As it happened, the faucet handles which I was trying to remove were fused at the molecular level, and the shut off valves as well as the dishwasher drain connector were poised on the edge of sublimation. Very convenient...
As I lay there half submerged under the counter sweating profusely, with Alex standing on one of my legs, Conner on the other, and Allison laughing at who knows what, I realized the stream of obscenities coming out of my mouth were of such a nature that Alex didn't even know to remind me that I had said a bad word. I decided to put the kids to bed.
Three hours later Christine arrived home just as I had managed to remove the existing faucet.
"SURPRISE! The sink doesn't work and don't touch the dishwasher!!"
The next morning I left at 5am to pick up a replacement for the recently martyred dishwasher drain connector. I swear I never touched it. I finished installing the new faucet before Christine woke up. All that was left was to turn the water back on.
That's when things got ugly.
The shutoff valve under the sink started leaking. My father came over to help and we went into the basement to find another shutoff valve so that we could fix the one under the sink. My basement has not one, not two, but three water heaters. They are connected to each other via a tumultuous ballet of future plumbing bills. Needless to say, it wasn't easy.
With my father's help we managed to find the proper water heater configuration and two shutoff valves needed to stop water from going to the kitchen. Of course one of those shutoff valves started leaking. We eventually had to shut off the main water ingress to the house. Fortunately that one didn't leak because the next step was to set charges and blow the town reservoir.

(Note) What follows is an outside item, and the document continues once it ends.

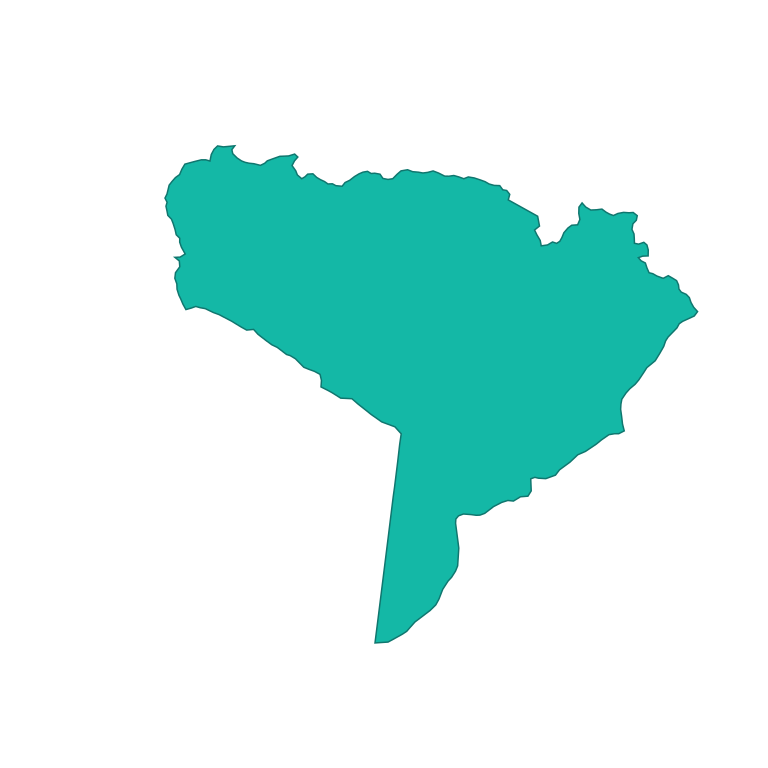 Canindé de São Francisco, Sergipe, Brazil, rotated 110°
{"feature_id": "56859067B69154990802768", "entity_name": "Canindé de São Francisco", "entity_type": "district", "adm_level": 2, "iso_a3": "BRA", "parent_name": "Brazil", "parent_adm1": "Sergipe", "projection": "albers", "projection_center": [-37.94, -9.729], "detail": "fine", "context": "isolated", "style": "filled", "palette": "teal", "viewbox_px": 768, "rotation_deg": 110, "n_neighbors": 0, "source": "geoboundaries", "source_scale": "gbopen_adm2", "svg_char_len": 3591}
<svg xmlns="http://www.w3.org/2000/svg" viewBox="0 0 768 768"><g transform="rotate(110 384 384)"><path d="M208.7,114.1L206.0,119.2L202.4,123.4L198.4,126.6L196.4,130.6L196.0,136.1L193.9,139.3L190.1,141.2L186.8,144.4L185.9,148.8L185.0,153.9L189.2,157.8L189.2,164.5L188.4,169.1L188.8,173.0L185.0,176.6L180.9,179.8L180.3,184.5L178.3,188.2L175.4,184.7L173.3,179.6L167.7,181.5L163.4,184.5L162.0,188.3L165.5,192.6L166.1,196.8L161.6,198.6L157.5,200.4L153.9,203.9L148.3,204.9L143.8,202.9L139.2,203.6L137.6,208.5L139.3,212.3L140.8,217.6L143.8,222.6L147.2,226.0L147.2,230.1L146.6,234.1L145.1,239.0L147.7,244.1L149.8,249.2L148.7,255.0L146.1,259.8L151.1,261.3L157.1,259.3L162.4,256.2L168.2,256.5L170.6,261.9L174.5,264.5L180.3,266.7L185.5,266.9L189.8,267.6L192.8,269.9L192.9,274.2L197.4,277.9L200.4,283.5L195.7,286.3L191.5,291.4L187.8,295.2L182.4,291.9L173.8,297.0L168.5,330.2L162.8,330.7L160.2,334.9L160.9,338.8L158.0,343.1L159.7,348.4L160.1,353.6L159.3,358.3L159.3,363.6L159.5,369.7L160.6,375.6L163.8,379.2L163.8,384.3L164.2,389.7L166.5,394.0L167.9,398.0L167.1,404.9L167.0,410.7L170.2,415.3L172.4,419.6L173.2,424.2L174.7,429.7L174.6,435.1L177.9,440.9L182.4,443.4L188.1,446.0L190.4,450.2L191.2,455.3L188.2,459.5L189.1,464.8L190.6,468.1L189.8,472.2L192.1,476.2L195.1,479.4L199.2,482.7L204.3,485.9L208.0,489.5L212.5,491.0L214.1,497.1L213.5,500.9L215.2,505.1L214.1,509.1L213.7,513.7L212.9,517.9L210.8,522.7L212.9,527.5L216.3,529.1L219.2,531.5L217.2,536.9L213.8,539.9L210.2,545.1L204.9,544.4L200.2,542.6L198.5,546.6L202.3,551.6L204.1,555.9L205.7,559.8L210.0,565.0L214.2,570.0L217.4,571.6L220.8,574.9L221.5,581.6L222.7,586.4L223.2,590.4L223.1,594.2L221.9,599.2L219.3,604.9L215.8,607.1L211.2,605.7L213.3,610.1L216.1,616.0L217.2,621.8L221.7,624.0L227.4,624.8L234.0,623.8L234.3,628.1L235.8,632.3L239.5,637.8L242.6,642.2L245.5,646.3L251.3,647.4L257.1,647.7L261.4,650.6L266.3,652.5L270.6,653.9L275.1,653.4L279.8,652.9L284.2,653.4L287.4,650.0L291.5,649.7L295.3,647.3L299.5,644.8L301.8,640.1L305.2,637.1L310.4,633.1L314.8,630.3L316.9,625.8L320.6,624.5L324.7,621.2L329.8,615.3L334.5,619.0L336.5,623.8L338.4,618.4L343.7,616.0L350.7,618.0L356.2,616.7L360.8,612.9L365.7,610.9L370.7,607.1L373.6,604.1L377.7,600.3L381.8,595.6L378.5,591.0L375.5,587.4L375.2,582.9L374.3,577.7L375.2,568.8L375.2,562.7L375.9,557.7L377.1,548.6L378.3,542.8L379.3,537.7L380.3,531.5L377.3,525.2L380.4,519.4L383.7,509.1L385.5,502.9L386.1,496.8L389.6,485.7L389.4,481.9L390.6,475.8L393.4,469.9L395.7,465.1L395.9,459.7L395.9,453.7L396.8,447.4L402.0,444.0L408.3,442.2L409.2,434.5L409.9,430.0L412.1,419.8L410.5,414.7L408.8,409.1L411.7,401.6L414.1,394.3L417.0,385.7L420.4,373.2L420.5,359.1L424.9,350.8L435.4,348.6L452.1,344.6L476.9,338.9L486.7,336.8L527.5,327.4L602.7,310.2L630.4,303.9L625.1,291.9L618.5,286.1L612.6,281.0L608.5,278.0L605.0,276.7L597.0,273.5L581.0,263.2L573.9,259.8L567.4,258.8L556.9,258.6L547.3,256.4L542.6,254.4L535.4,252.8L529.7,252.6L512.6,257.6L506.8,260.6L490.4,269.1L486.3,270.3L482.4,268.9L479.0,264.9L476.9,257.4L475.8,252.4L474.4,249.0L471.1,245.1L461.7,239.1L455.0,232.9L451.1,227.8L449.7,222.3L443.3,217.2L440.2,210.4L434.1,209.1L422.9,213.7L420.1,210.3L419.7,206.7L417.6,199.6L411.0,191.7L404.6,189.7L393.8,182.5L384.2,177.7L378.4,171.6L367.8,163.9L362.1,160.5L354.7,155.3L351.9,150.4L350.4,146.4L345.9,142.2L340.0,146.2L333.2,149.6L326.8,153.0L321.8,154.5L316.9,155.3L309.7,153.5L304.4,151.4L298.3,147.9L293.1,146.0L284.1,143.8L278.7,142.6L269.4,137.1L260.7,135.3L253.0,134.0L247.1,134.1L242.7,133.1L231.1,127.9L226.4,127.2L223.0,124.8L214.0,115.7L208.7,114.1Z" fill="#14b8a6" stroke="#0f766e" stroke-width="1.5"/></g></svg>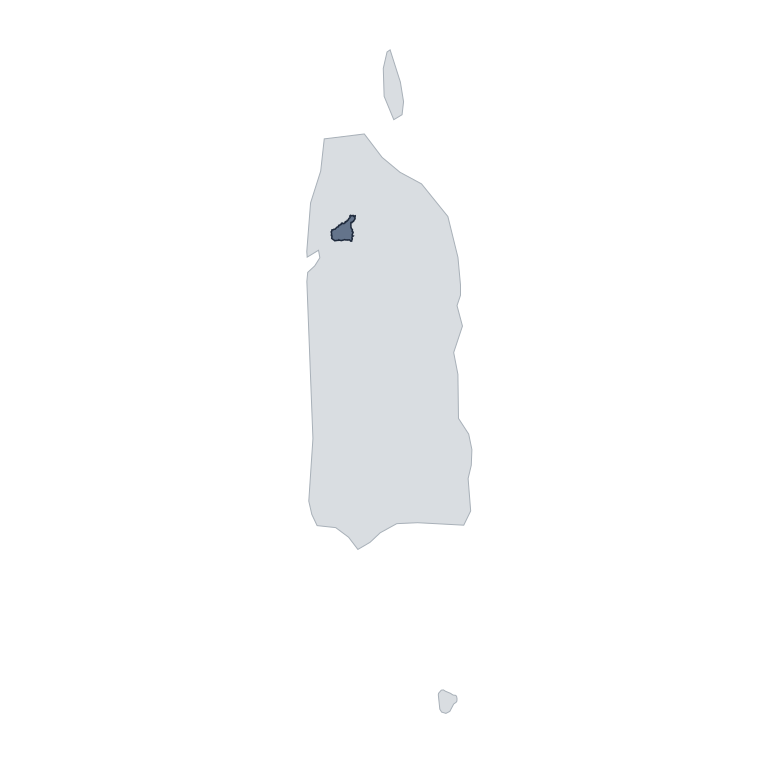 Trujillo Alto, Puerto Rico shown in context, rotated 266°
{"feature_id": "32010507B87242959394677", "entity_name": "Trujillo Alto", "entity_type": "district", "adm_level": 2, "iso_a3": "PRI", "parent_name": "Puerto Rico", "parent_adm1": "", "projection": "robinson", "projection_center": [-65.993, 18.337], "detail": "medium", "context": "in_parent", "style": "filled", "palette": "slate", "viewbox_px": 768, "rotation_deg": 266, "n_neighbors": 0, "source": "geoboundaries", "source_scale": "gbopen_adm2", "svg_char_len": 2820}
<svg xmlns="http://www.w3.org/2000/svg" viewBox="0 0 768 768"><g transform="rotate(266 384 384)"><path d="M506.6,323.1L514.4,328.8L522.0,328.0L515.9,316.2L521.5,316.2L569.8,323.4L600.8,335.7L632.7,341.5L634.8,381.8L610.2,397.9L594.1,414.7L581.0,435.4L546.6,459.4L505.1,466.6L477.5,467.2L467.2,466.5L457.1,462.3L436.3,466.3L410.5,455.7L388.4,458.4L344.5,455.9L328.1,465.0L312.4,467.1L296.9,465.4L283.8,461.3L251.3,461.6L237.6,453.7L243.3,407.8L243.8,387.0L235.9,369.9L227.1,359.1L220.8,346.4L233.6,338.0L244.1,325.8L247.4,307.4L258.9,302.9L272.4,300.8L334.5,309.3L491.7,314.2L500.7,315.7L506.6,323.1ZM684.0,421.4L664.2,423.2L651.4,420.8L647.0,412.2L671.0,404.2L698.9,405.3L715.0,410.2L716.9,413.4L684.0,421.4ZM67.3,434.6L65.0,434.9L62.6,434.6L61.5,433.8L59.9,431.2L52.8,426.8L51.1,422.8L52.7,418.6L55.7,417.0L70.2,416.5L71.7,416.9L74.6,419.8L74.7,421.9L73.2,423.9L70.7,428.9L69.6,430.2L68.8,431.5L68.4,433.8L67.3,434.6Z" fill="#d9dde1" stroke="#a8b0b8" stroke-width="1"/><path d="M539.3,341.9L538.6,342.1L538.4,342.2L537.5,342.2L536.9,342.0L536.3,342.0L536.1,341.8L535.9,341.8L535.7,341.9L535.8,342.3L534.8,342.4L532.9,342.0L531.9,343.1L531.2,343.9L530.6,344.8L530.3,344.9L530.3,345.3L530.5,345.8L530.4,346.5L530.6,347.1L530.5,347.4L530.5,348.1L530.5,348.6L531.0,349.0L530.5,349.5L530.5,350.0L530.1,351.1L530.0,351.9L530.3,352.2L530.3,352.7L530.4,353.5L530.8,354.9L530.4,355.4L530.4,355.8L530.4,356.4L530.2,357.0L530.3,357.6L530.1,357.8L530.1,358.4L530.2,358.7L530.3,359.3L529.8,360.1L528.9,360.6L529.0,361.4L528.8,361.5L528.9,361.8L529.5,361.7L530.3,362.3L531.3,362.5L531.6,362.2L532.7,362.3L533.0,362.5L533.8,363.6L534.1,362.9L534.6,362.6L535.1,362.6L535.4,362.9L536.0,363.0L536.9,363.6L537.5,363.8L537.6,363.5L538.5,363.2L538.5,362.9L539.0,362.9L539.9,363.3L540.4,363.2L541.3,362.3L542.1,362.2L542.7,361.9L543.3,362.0L546.2,362.1L547.1,362.2L547.3,362.2L547.4,362.3L547.1,362.7L547.2,363.0L547.5,363.1L547.4,363.4L547.7,363.5L548.2,364.2L548.1,364.4L548.6,365.1L549.1,365.1L549.3,365.4L549.9,366.0L550.2,366.2L550.9,366.7L551.8,366.4L552.2,366.7L552.9,366.9L553.7,367.0L553.6,366.7L553.8,366.0L553.4,365.4L554.3,365.0L554.2,364.1L553.9,363.6L554.2,362.9L554.6,362.6L554.6,362.3L554.1,361.7L553.8,361.6L553.6,361.7L552.5,361.8L552.2,361.6L551.8,361.0L551.7,360.6L551.2,360.4L550.7,359.9L550.2,359.8L549.7,358.9L549.7,358.6L549.0,358.5L548.5,357.7L548.7,357.2L548.7,356.8L548.4,356.6L547.7,356.6L547.5,356.4L547.4,355.9L546.8,355.2L546.9,354.6L547.5,353.5L546.9,353.4L546.8,353.0L546.9,352.5L546.1,352.3L545.9,351.4L545.7,351.0L545.5,350.9L545.4,349.8L544.4,349.7L544.0,349.5L544.0,348.8L543.8,348.2L543.6,347.9L543.5,347.7L541.8,346.0L541.8,345.6L541.9,344.9L541.8,344.7L541.4,344.1L541.4,342.8L541.0,342.7L540.7,342.7L539.8,342.4L539.5,341.9L539.3,341.9Z" fill="#64748b" stroke="#1e293b" stroke-width="1.5"/></g></svg>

With the leakage stopped, my father took a small plastic container out of his toolbox and went to work on the shutoff valves. He had everything fixed in just under 20 minutes. We tested out the new faucet and breathed a collective sigh of relief that we weren't swimming at that moment. Start to finish it was a 19 hour plumbing job.
Just before he left, my father handed me the small plastic container of plumbers putty he had used to fix the shutoff valves. It was the same container my grandfather had given to him years ago. He said "Here, you'll need this."